Directions >>
All of the entries are to be repeated exactly, with no pictures included.
*** Opening Source information ***
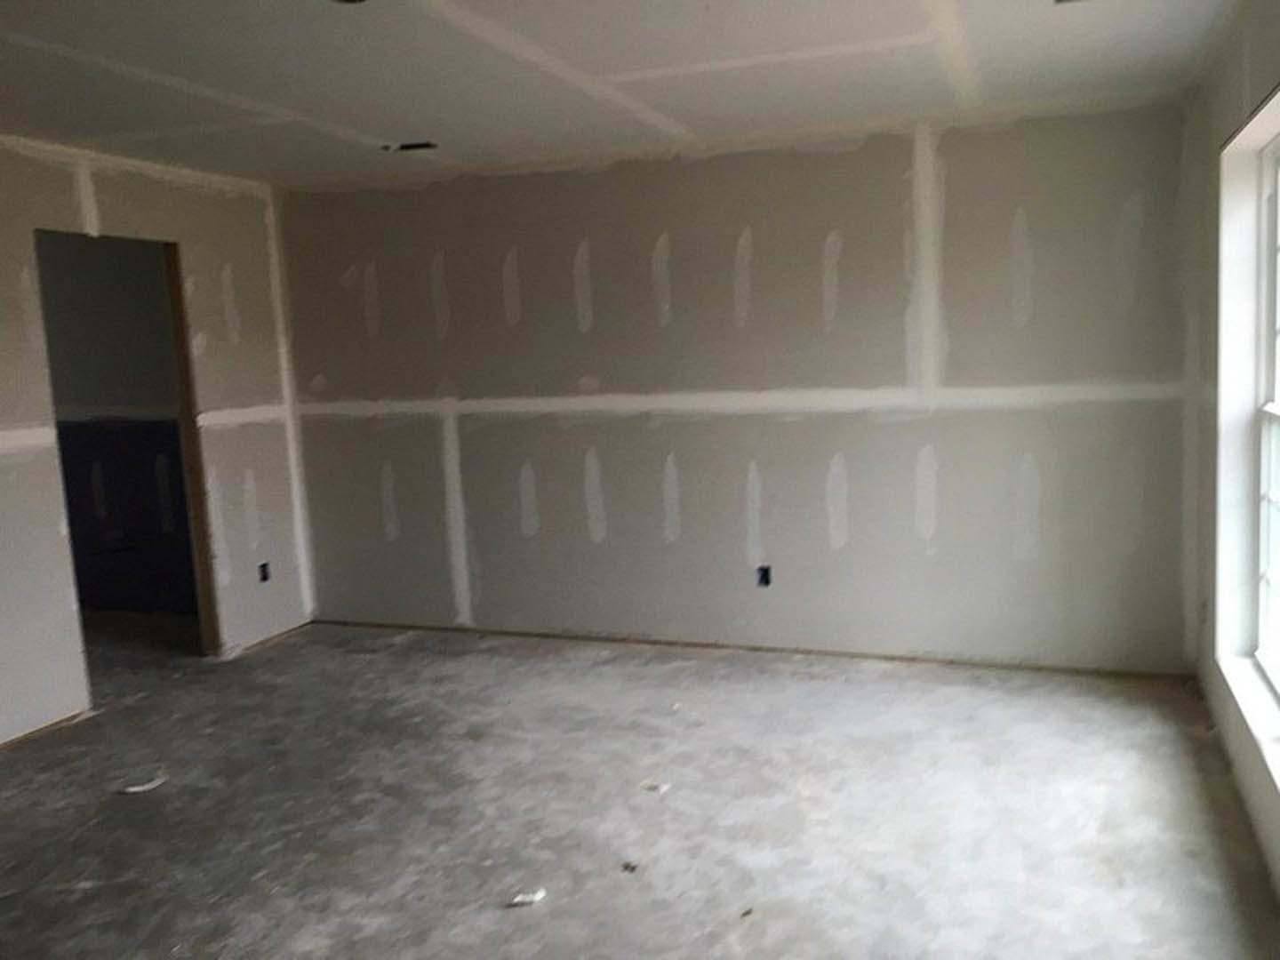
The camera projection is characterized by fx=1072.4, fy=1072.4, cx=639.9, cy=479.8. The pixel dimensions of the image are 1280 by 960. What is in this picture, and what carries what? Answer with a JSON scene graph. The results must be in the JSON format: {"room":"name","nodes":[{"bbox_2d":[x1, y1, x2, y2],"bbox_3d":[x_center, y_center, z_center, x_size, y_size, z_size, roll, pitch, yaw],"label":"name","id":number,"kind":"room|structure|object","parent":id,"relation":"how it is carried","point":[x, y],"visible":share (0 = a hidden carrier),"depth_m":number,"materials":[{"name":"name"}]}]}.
{"room":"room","nodes":[
{"label":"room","id":0,"kind":"room"},
{"bbox_2d":[35,233,197,618],"bbox_3d":[-3.501,-0.367,6.579,3.273,2.425,0.145,0,8,21],"label":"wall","id":1,"kind":"structure","parent":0,"point":[99,431],"depth_m":6.39,"materials":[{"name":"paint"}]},
{"bbox_2d":[0,125,313,758],"bbox_3d":[-3.002,-0.012,3.339,0.131,2.487,6.067,0,8,21],"label":"left wall","id":2,"kind":"structure","parent":0,"point":[128,195],"depth_m":5.03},
{"bbox_2d":[32,227,221,685],"bbox_3d":[-2.357,-0.057,4.970,0.203,2.171,0.928,0,8,21],"label":"doorway","id":3,"kind":"object","parent":2,"relation":"in","point":[187,378],"visible":0.55,"depth_m":5.27,"materials":[{"name":"brown wood"}]},
{"bbox_2d":[256,560,271,583],"bbox_3d":[-1.995,0.488,5.663,0.061,0.110,0.080,0,8,21],"label":"electrical outlet box","id":4,"kind":"object","parent":2,"relation":"in","point":[263,565],"visible":0.75,"depth_m":5.66,"materials":[{"name":"black"}]},
{"bbox_2d":[0,0,1243,186],"bbox_3d":[-1.027,-1.288,2.628,5.497,0.124,6.348,0,8,21],"label":"ceiling","id":5,"kind":"structure","parent":0,"point":[380,127],"depth_m":3.65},
{"bbox_2d":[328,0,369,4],"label":"ceiling light hole","id":6,"kind":"object","parent":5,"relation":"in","point":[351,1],"visible":0.97,"depth_m":2.82,"materials":[{"name":"black"}]},
{"bbox_2d":[381,139,439,152],"bbox_3d":[-1.036,-1.507,4.843,0.264,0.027,0.137,0,8,21],"label":"ceiling vent","id":7,"kind":"object","parent":5,"relation":"in","point":[428,146],"visible":0.91,"depth_m":4.84,"materials":[{"name":"black"}]},
{"bbox_2d":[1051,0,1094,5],"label":"ceiling vent","id":8,"kind":"object","parent":5,"relation":"in","point":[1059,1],"visible":0.97,"depth_m":3.12,"materials":[{"name":"metal"}]},
{"bbox_2d":[0,613,1279,959],"bbox_3d":[-1.514,1.245,3.243,6.889,0.115,6.782,0,8,21],"label":"concrete floor","id":9,"kind":"structure","parent":0,"point":[276,657],"depth_m":3.53,"materials":[{"name":"grey concrete"}]},
{"bbox_2d":[120,774,167,794],"bbox_3d":[-1.796,1.106,3.899,0.154,0.023,0.075,-6,8,-26],"label":"debris","id":10,"kind":"object","parent":9,"relation":"on","point":[133,788],"visible":0.95,"depth_m":3.87,"materials":[{"name":"white paper"}]},
{"bbox_2d":[508,888,546,907],"bbox_3d":[-0.314,1.162,2.994,0.102,0.023,0.053,-6,8,-24],"label":"debris","id":11,"kind":"object","parent":9,"relation":"on","point":[536,896],"visible":0.98,"depth_m":2.98,"materials":[{"name":"white paper"}]},
{"bbox_2d":[619,859,639,873],"bbox_3d":[-0.030,1.131,3.144,0.053,0.019,0.067,-6,8,-23],"label":"debris","id":12,"kind":"object","parent":9,"relation":"on","point":[627,867],"visible":0.96,"depth_m":3.13,"materials":[{"name":"brown"}]},
{"bbox_2d":[640,780,670,793],"bbox_3d":[0.057,1.055,3.700,0.090,0.022,0.068,4,10,41],"label":"debris","id":13,"kind":"object","parent":9,"relation":"on","point":[660,788],"visible":0.97,"depth_m":3.68,"materials":[{"name":"white paper"}]},
{"bbox_2d":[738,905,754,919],"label":"debris","id":14,"kind":"object","parent":9,"relation":"on","point":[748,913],"visible":0.95,"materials":[{"name":"brown"}]},
{"bbox_2d":[276,89,1197,673],"bbox_3d":[0.188,-0.387,5.311,4.787,2.471,0.177,0,8,21],"label":"back wall","id":15,"kind":"structure","parent":0,"point":[820,168],"depth_m":5.02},
{"bbox_2d":[754,564,772,587],"bbox_3d":[0.588,0.461,5.131,0.079,0.110,0.064,0,8,21],"label":"electrical box","id":16,"kind":"object","parent":15,"relation":"in","point":[762,579],"visible":0.85,"depth_m":5.13,"materials":[{"name":"black"}]},
{"bbox_2d":[1187,0,1279,936],"bbox_3d":[1.313,0.016,1.687,0.191,2.475,5.891,0,8,21],"label":"right wall","id":17,"kind":"structure","parent":0,"point":[1225,132],"depth_m":3.71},
{"bbox_2d":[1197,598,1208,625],"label":"electrical outlet","id":18,"kind":"object","parent":17,"relation":"attached to","point":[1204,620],"visible":0.88,"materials":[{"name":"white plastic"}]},
{"bbox_2d":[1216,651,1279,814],"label":"window sill","id":19,"kind":"structure","parent":17,"relation":"attached to","point":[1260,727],"depth_m":3.27,"materials":[{"name":"white paint"}]},
{"bbox_2d":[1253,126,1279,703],"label":"window","id":20,"kind":"structure","parent":17,"relation":"in","point":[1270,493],"depth_m":3.55,"materials":[{"name":"white"}]}
]}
*** Closing Source information ***
Output of the task >>
The camera projection is characterized by fx=1072.4, fy=1072.4, cx=639.9, cy=479.8. The pixel dimensions of the image are 1280 by 960. What is in this picture, and what carries what? Answer with a JSON scene graph. The results must be in the JSON format: {"room":"name","nodes":[{"bbox_2d":[x1, y1, x2, y2],"bbox_3d":[x_center, y_center, z_center, x_size, y_size, z_size, roll, pitch, yaw],"label":"name","id":number,"kind":"room|structure|object","parent":id,"relation":"how it is carried","point":[x, y],"visible":share (0 = a hidden carrier),"depth_m":number,"materials":[{"name":"name"}]}]}.
{"room":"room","nodes":[
{"label":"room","id":0,"kind":"room"},
{"bbox_2d":[35,233,197,618],"bbox_3d":[-3.501,-0.367,6.579,3.273,2.425,0.145,0,8,21],"label":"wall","id":1,"kind":"structure","parent":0,"point":[99,431],"depth_m":6.39,"materials":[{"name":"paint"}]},
{"bbox_2d":[0,125,313,758],"bbox_3d":[-3.002,-0.012,3.339,0.131,2.487,6.067,0,8,21],"label":"left wall","id":2,"kind":"structure","parent":0,"point":[128,195],"depth_m":5.03},
{"bbox_2d":[32,227,221,685],"bbox_3d":[-2.357,-0.057,4.970,0.203,2.171,0.928,0,8,21],"label":"doorway","id":3,"kind":"object","parent":2,"relation":"in","point":[187,378],"visible":0.55,"depth_m":5.27,"materials":[{"name":"brown wood"}]},
{"bbox_2d":[256,560,271,583],"bbox_3d":[-1.995,0.488,5.663,0.061,0.110,0.080,0,8,21],"label":"electrical outlet box","id":4,"kind":"object","parent":2,"relation":"in","point":[263,565],"visible":0.75,"depth_m":5.66,"materials":[{"name":"black"}]},
{"bbox_2d":[0,0,1243,186],"bbox_3d":[-1.027,-1.288,2.628,5.497,0.124,6.348,0,8,21],"label":"ceiling","id":5,"kind":"structure","parent":0,"point":[380,127],"depth_m":3.65},
{"bbox_2d":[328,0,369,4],"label":"ceiling light hole","id":6,"kind":"object","parent":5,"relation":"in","point":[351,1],"visible":0.97,"depth_m":2.82,"materials":[{"name":"black"}]},
{"bbox_2d":[381,139,439,152],"bbox_3d":[-1.036,-1.507,4.843,0.264,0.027,0.137,0,8,21],"label":"ceiling vent","id":7,"kind":"object","parent":5,"relation":"in","point":[428,146],"visible":0.91,"depth_m":4.84,"materials":[{"name":"black"}]},
{"bbox_2d":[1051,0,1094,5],"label":"ceiling vent","id":8,"kind":"object","parent":5,"relation":"in","point":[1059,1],"visible":0.97,"depth_m":3.12,"materials":[{"name":"metal"}]},
{"bbox_2d":[0,613,1279,959],"bbox_3d":[-1.514,1.245,3.243,6.889,0.115,6.782,0,8,21],"label":"concrete floor","id":9,"kind":"structure","parent":0,"point":[276,657],"depth_m":3.53,"materials":[{"name":"grey concrete"}]},
{"bbox_2d":[120,774,167,794],"bbox_3d":[-1.796,1.106,3.899,0.154,0.023,0.075,-6,8,-26],"label":"debris","id":10,"kind":"object","parent":9,"relation":"on","point":[133,788],"visible":0.95,"depth_m":3.87,"materials":[{"name":"white paper"}]},
{"bbox_2d":[508,888,546,907],"bbox_3d":[-0.314,1.162,2.994,0.102,0.023,0.053,-6,8,-24],"label":"debris","id":11,"kind":"object","parent":9,"relation":"on","point":[536,896],"visible":0.98,"depth_m":2.98,"materials":[{"name":"white paper"}]},
{"bbox_2d":[619,859,639,873],"bbox_3d":[-0.030,1.131,3.144,0.053,0.019,0.067,-6,8,-23],"label":"debris","id":12,"kind":"object","parent":9,"relation":"on","point":[627,867],"visible":0.96,"depth_m":3.13,"materials":[{"name":"brown"}]},
{"bbox_2d":[640,780,670,793],"bbox_3d":[0.057,1.055,3.700,0.090,0.022,0.068,4,10,41],"label":"debris","id":13,"kind":"object","parent":9,"relation":"on","point":[660,788],"visible":0.97,"depth_m":3.68,"materials":[{"name":"white paper"}]},
{"bbox_2d":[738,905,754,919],"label":"debris","id":14,"kind":"object","parent":9,"relation":"on","point":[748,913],"visible":0.95,"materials":[{"name":"brown"}]},
{"bbox_2d":[276,89,1197,673],"bbox_3d":[0.188,-0.387,5.311,4.787,2.471,0.177,0,8,21],"label":"back wall","id":15,"kind":"structure","parent":0,"point":[820,168],"depth_m":5.02},
{"bbox_2d":[754,564,772,587],"bbox_3d":[0.588,0.461,5.131,0.079,0.110,0.064,0,8,21],"label":"electrical box","id":16,"kind":"object","parent":15,"relation":"in","point":[762,579],"visible":0.85,"depth_m":5.13,"materials":[{"name":"black"}]},
{"bbox_2d":[1187,0,1279,936],"bbox_3d":[1.313,0.016,1.687,0.191,2.475,5.891,0,8,21],"label":"right wall","id":17,"kind":"structure","parent":0,"point":[1225,132],"depth_m":3.71},
{"bbox_2d":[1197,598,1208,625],"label":"electrical outlet","id":18,"kind":"object","parent":17,"relation":"attached to","point":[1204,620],"visible":0.88,"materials":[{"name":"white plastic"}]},
{"bbox_2d":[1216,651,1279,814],"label":"window sill","id":19,"kind":"structure","parent":17,"relation":"attached to","point":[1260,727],"depth_m":3.27,"materials":[{"name":"white paint"}]},
{"bbox_2d":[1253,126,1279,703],"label":"window","id":20,"kind":"structure","parent":17,"relation":"in","point":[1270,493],"depth_m":3.55,"materials":[{"name":"white"}]}
]}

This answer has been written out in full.